I looked forward to several more years of economical fun, but it was not to be.  At the end of my second summer with the car, we had plans to drive to Fort Wayne for Labor Day weekend, which was always a Three-fer for us.  We could visit my mother, we could visit my dad at his lake place and we (actually I) could spend time at the classic car auction that was part of the annual Auburn-Cord-Duesenberg festival weekend.  I planned to leave work a little early on Friday and we would take the Honda up north.

It was a beautiful, sunny Friday morning as I drove to work.  The drive from home to office was scenic and relaxing.  The weather was comfortable and my window was down.  About six blocks from my house saw me on a 4 lane residential boulevard.  A city bus was slowing for a bus stop in the curb lane and I was going past it in the inside lane.  That was when I saw the black Ford Tempo.  Its driver, at a stop sign on the side street to my right, saw the bus stopping and saw his break in traffic to start his left turn to go in the direction opposite me.  He saw the bus but did not see that I was behind the bus – until it was too late.  I was going maybe 30 or 35 and there was nothing to do but stand on the brake pedal as I t-boned the black Tempo.

I will never, ever forget the strong  embrace of the three-point seat belts which arrested my otherwise-certain meeting with the steering wheel and windshield.  My first thought was “what a great day to not be driving the Model A or the Thunderbird, neither of which had any seat belts at all.  I had actually considered driving one of the beltless Fords because I was in an old-car-mood that morning.  But had decided against both of them because taking the Colt (which was parked out front at the curb) was less effort than getting one of the others out of the garage.

The police were called, reports were taken, and I was driven home in what has been my only ride in the back seat of a police car.  Jitters from a lack of coffee was my only injury but my little Colt was not so fortunate and went away on the back of a flatbed.  The other driver was at fault and his insurance company pronounced the Colt totaled.  I did not disagree with them, because it was a pretty hard hit of the right front corner of a FWD car.  An old, cheap FWD car.  Marianne did not cry about this one, which had originally been chosen more out of budget constraints than about what she really wanted.

In the early 1990’s, older subcompact cars were not valuable items and I had to fight like crazy to get a reasonable payment from the insurer.  That is the downside of driving a really nice older car – all of the insurance value guides give prices for “average” cars.  They do not give prices for the exceptional ones.  It took a small claims suit to get them to an amount anywhere close to my car’s value, but we got there and that was that.

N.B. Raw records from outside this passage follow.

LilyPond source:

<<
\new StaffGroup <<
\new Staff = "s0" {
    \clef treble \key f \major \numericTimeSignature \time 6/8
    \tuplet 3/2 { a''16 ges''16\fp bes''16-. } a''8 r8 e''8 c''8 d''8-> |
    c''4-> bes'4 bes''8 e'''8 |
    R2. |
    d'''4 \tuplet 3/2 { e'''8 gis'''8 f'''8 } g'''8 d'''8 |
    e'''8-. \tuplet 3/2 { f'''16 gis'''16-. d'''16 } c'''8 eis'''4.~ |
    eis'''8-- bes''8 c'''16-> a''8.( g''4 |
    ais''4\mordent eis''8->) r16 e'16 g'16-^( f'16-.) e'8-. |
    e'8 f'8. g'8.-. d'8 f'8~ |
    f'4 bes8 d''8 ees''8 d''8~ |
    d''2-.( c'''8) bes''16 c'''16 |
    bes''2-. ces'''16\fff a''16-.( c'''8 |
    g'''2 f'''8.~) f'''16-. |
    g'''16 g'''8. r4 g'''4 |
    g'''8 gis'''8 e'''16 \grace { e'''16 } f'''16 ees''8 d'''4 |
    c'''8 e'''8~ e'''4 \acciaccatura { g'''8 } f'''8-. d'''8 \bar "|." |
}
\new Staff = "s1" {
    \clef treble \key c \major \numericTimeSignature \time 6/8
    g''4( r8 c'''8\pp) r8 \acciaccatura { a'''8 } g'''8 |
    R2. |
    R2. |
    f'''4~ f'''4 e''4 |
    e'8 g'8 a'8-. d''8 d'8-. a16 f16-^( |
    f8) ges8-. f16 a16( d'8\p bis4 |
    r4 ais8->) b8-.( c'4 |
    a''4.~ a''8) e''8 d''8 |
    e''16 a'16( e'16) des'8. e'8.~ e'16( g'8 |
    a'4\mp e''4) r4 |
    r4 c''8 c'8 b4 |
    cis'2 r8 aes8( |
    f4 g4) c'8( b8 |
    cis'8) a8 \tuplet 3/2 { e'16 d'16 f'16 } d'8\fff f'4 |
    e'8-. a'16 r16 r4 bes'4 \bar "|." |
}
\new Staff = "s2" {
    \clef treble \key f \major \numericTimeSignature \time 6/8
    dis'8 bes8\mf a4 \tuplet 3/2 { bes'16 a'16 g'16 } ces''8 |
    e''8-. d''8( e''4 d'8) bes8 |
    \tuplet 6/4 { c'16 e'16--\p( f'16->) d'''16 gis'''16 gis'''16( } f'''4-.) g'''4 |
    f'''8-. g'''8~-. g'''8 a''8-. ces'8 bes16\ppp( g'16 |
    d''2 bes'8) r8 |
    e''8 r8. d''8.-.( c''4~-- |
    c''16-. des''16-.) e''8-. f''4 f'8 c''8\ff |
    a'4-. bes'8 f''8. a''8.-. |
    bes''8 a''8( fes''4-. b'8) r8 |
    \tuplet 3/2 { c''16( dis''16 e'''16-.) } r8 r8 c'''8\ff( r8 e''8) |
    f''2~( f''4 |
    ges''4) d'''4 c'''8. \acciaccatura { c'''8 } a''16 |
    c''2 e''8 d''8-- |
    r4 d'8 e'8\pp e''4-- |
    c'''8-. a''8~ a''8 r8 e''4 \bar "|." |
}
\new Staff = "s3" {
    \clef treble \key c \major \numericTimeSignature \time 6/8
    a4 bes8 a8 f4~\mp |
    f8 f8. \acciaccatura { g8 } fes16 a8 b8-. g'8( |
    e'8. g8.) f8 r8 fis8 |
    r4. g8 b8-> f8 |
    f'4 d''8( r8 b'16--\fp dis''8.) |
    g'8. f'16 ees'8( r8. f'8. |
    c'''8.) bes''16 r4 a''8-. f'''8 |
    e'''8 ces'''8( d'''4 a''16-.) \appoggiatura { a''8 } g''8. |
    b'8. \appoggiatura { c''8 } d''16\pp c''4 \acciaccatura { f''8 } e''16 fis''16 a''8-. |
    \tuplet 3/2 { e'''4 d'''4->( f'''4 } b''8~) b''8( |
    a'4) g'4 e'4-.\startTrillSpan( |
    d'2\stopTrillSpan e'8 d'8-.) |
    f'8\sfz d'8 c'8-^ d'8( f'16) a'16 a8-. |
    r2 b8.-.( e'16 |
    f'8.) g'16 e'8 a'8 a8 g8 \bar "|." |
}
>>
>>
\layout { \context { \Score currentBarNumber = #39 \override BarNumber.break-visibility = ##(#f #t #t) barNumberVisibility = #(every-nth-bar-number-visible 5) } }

The postscript to the Colt story was that I got a rental while I looked for a replacement.  My rental was a fairly new Toyota Camry sedan, much like the one shown here.  It was a great chance to do a one-to-one comparison with the ’88 Accord that I had found so humdrum.  It was during my couple of weeks with that Camry that a switch was flipped and my preferences became clear – between Honda and Toyota, I would henceforth be a Honda Guy.  The Camry was nice and all, but it lacked the personality, the style and the driving dynamics of the Honda.  I didn’t expect the Camry to be as fun as the Colt.  But it was not even as fun as our Honda.  I still considered our Honda as a dull appliance, but my dullness meter was recalibrated after time with the Camry.  I remember looking at the dash and interior of the Camry as I was parked at the curb in front of my house one morning, thinking that it was the Oldsmobile Cutlass Ciera of Japanese cars.   From that moment forward I never again thought of the Accord as a snoozer.  Had I the opportunity to re- compare them at 15 years in the salty climate and 150k+ miles my switch might have flipped the other way, but we will never know.

Soon enough the rented Camry was replaced with my next set of cheap wheels.  Those cheap wheels would not be as fun as the Colt – but then few cars could be.  It would also not be as trouble-free as the Accord.  But that next car would be a lot more interesting than the Camry.